Luisa despertou, há 10 anos, em Chitima, entre choros e gritos de vizinhos. Mais de 200 pessoas, 75 das quais perderam a vida, sofreram uma intoxicação após consumirem "pombe", bebida tradicional que continua "cultural" no interior de Tete.
"Despertei com o choro das pessoas e fui lá ver o que se estava a passar. Disseram-me que pessoas estavam a morrer por causa de pombe. Foi muito triste. Foi como um massacre", conta à Lusa Luisa Domingos, uma professora da Escola Primária de Chitima que viveu a tragédia que se abateu sobre a vila, a quase 147 quilómetros da cidade de Tete, a capital provincial.
Os primeiros relatos daquilo que viria a ser descrita como a "tragédia de Chitima" começaram na madrugada de 10 de janeiro de 2015, quando a unidade de saúde local começou a receber dezenas de doentes com sintomas semelhantes.
Mais de 200 pessoas tinham consumido, ao regressarem de um funeral, pombe produzida com uma farinha de milho contaminada com uma bactéria designada "Burkholderia gladioli", um micro-organismo responsável pela produção de duas potentes toxinas na farinha, revelaria, meses depois, o Ministério da Saúde.
Luisa carrega ainda hoje na memória as lembranças de quem teve de prestar os primeiros socorros às vítimas da tragédia na sua vizinhança durante aquela madrugada.
"Houve entre as vítimas crianças (...) Aqui há um hábito: por vezes as mães que estão a amamentar vão para esses locais para beber pombe.

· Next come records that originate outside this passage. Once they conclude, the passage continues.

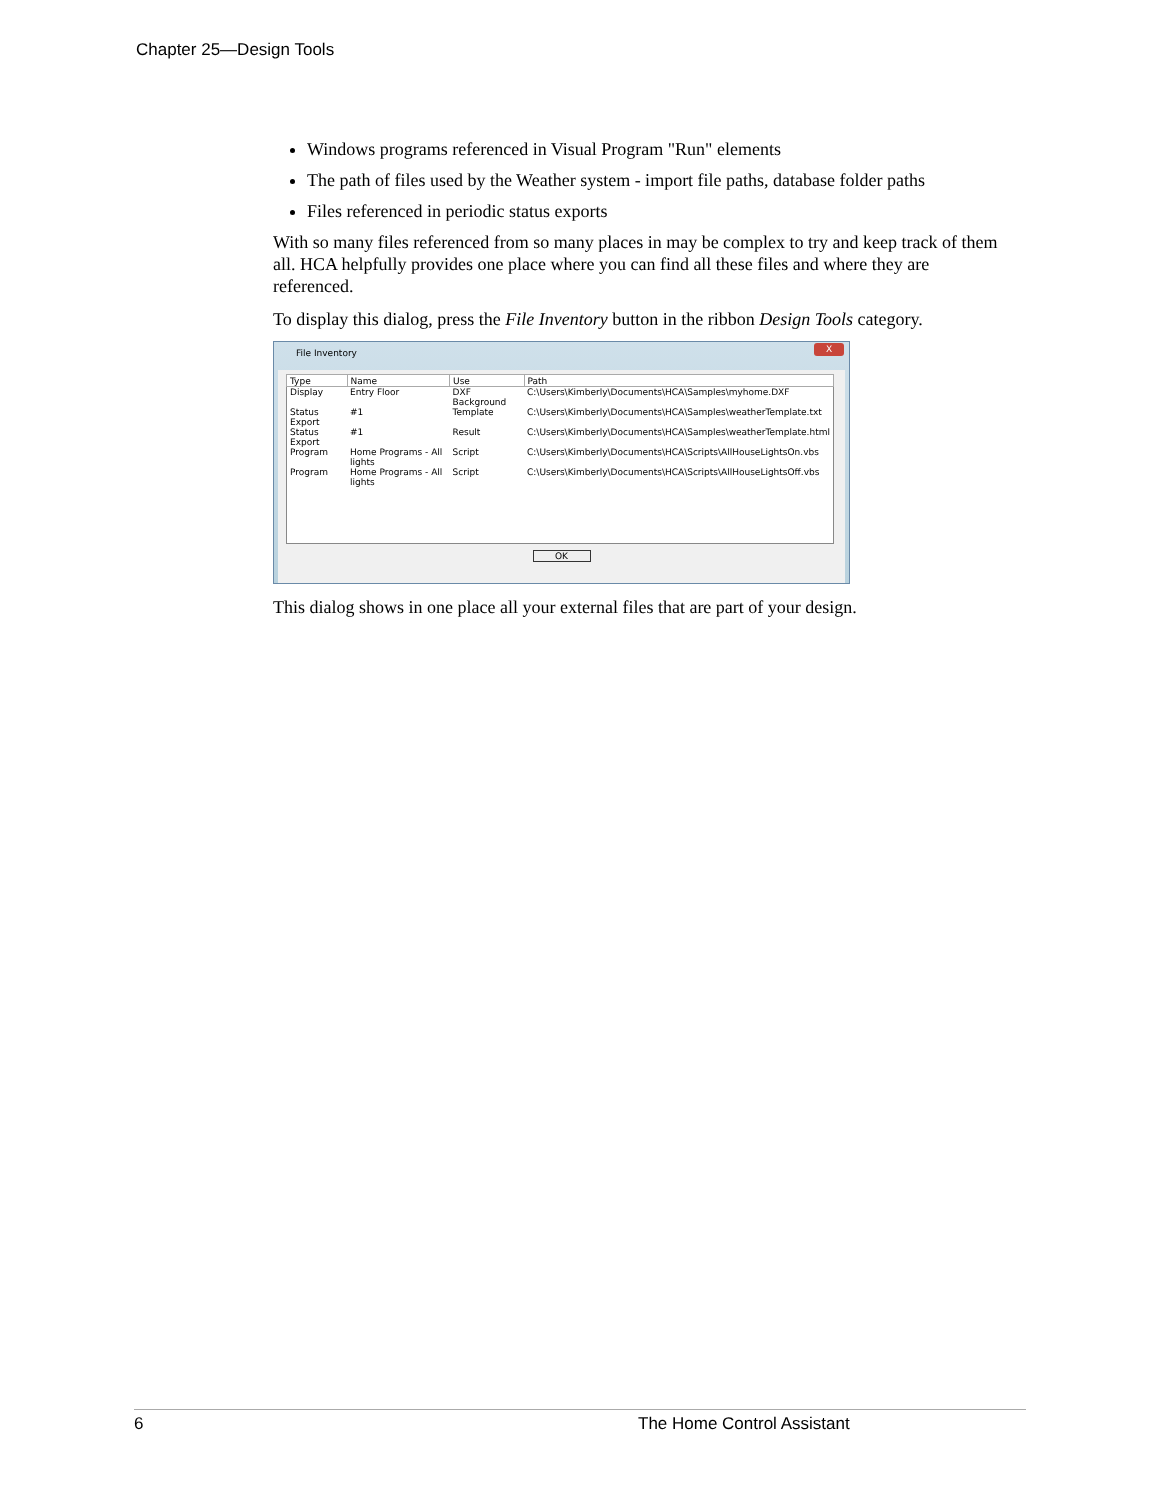Chapter 25—Design Tools
Windows programs referenced in Visual Program "Run" elements
The path of files used by the Weather system - import file paths, database folder paths
Files referenced in periodic status exports
With so many files referenced from so many places in may be complex to try and keep track of them all. HCA helpfully provides one place where you can find all these files and where they are referenced.
To display this dialog, press the File Inventory button in the ribbon Design Tools category.
File Inventory
X
| Type | Name | Use | Path |
| --- | --- | --- | --- |
| Display | Entry Floor | DXF Background | C:\Users\Kimberly\Documents\HCA\Samples\myhome.DXF |
| Status Export | #1 | Template | C:\Users\Kimberly\Documents\HCA\Samples\weatherTemplate.txt |
| Status Export | #1 | Result | C:\Users\Kimberly\Documents\HCA\Samples\weatherTemplate.html |
| Program | Home Programs - All lights | Script | C:\Users\Kimberly\Documents\HCA\Scripts\AllHouseLightsOn.vbs |
| Program | Home Programs - All lights | Script | C:\Users\Kimberly\Documents\HCA\Scripts\AllHouseLightsOff.vbs |
OK
This dialog shows in one place all your external files that are part of your design.
6 The Home Control Assistant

Uma delas, que nem bebia, foi lá experimentar [a bebida] com o bebé dela e ela também acabou perdendo a vida", lembra.
No total, segundo dados oficiais divulgados na altura, 232 pessoas adoeceram após consumirem a bebida, 75 das quais acabaram por perder a vida, numa tragédia que levou o Governo a decretar três dias de luto nacional e a criar uma equipa multissetorial para investigar as causas.
Hoje, mais de 10 anos depois, o pombe "sobreviveu" à tragédia de Chitima e continua a ser consumido em quase todos os pontos daquela vila no interior do distrito de Cahora Bassa, apesar de a tragédia continuar viva na memória coletiva da província.
"É uma questão cultural. É uma coisa nossa. Nós consumimos porque gostamos", explica à Lusa Jecksen Faz-tudo, 22 anos, consumidor assíduo de pombe em Chitima.
É tarde de domingo em Chitima e, embora até pense nas aulas do dia seguinte, Jecksen escolheu juntar um grupo de amigos para "prestar culto" a uma “tradição”: tomar pombe.
No quintal de uma entre as várias casas de venda e consumo de pombe, no centro de Chitima, Jecksen e os seus amigos confraternizam, ao som de música local alta, bebendo, do mesmo copo, como determina a tradição, a mesma bebida que um dia esteve na origem da pior tragédia que a vila conheceu.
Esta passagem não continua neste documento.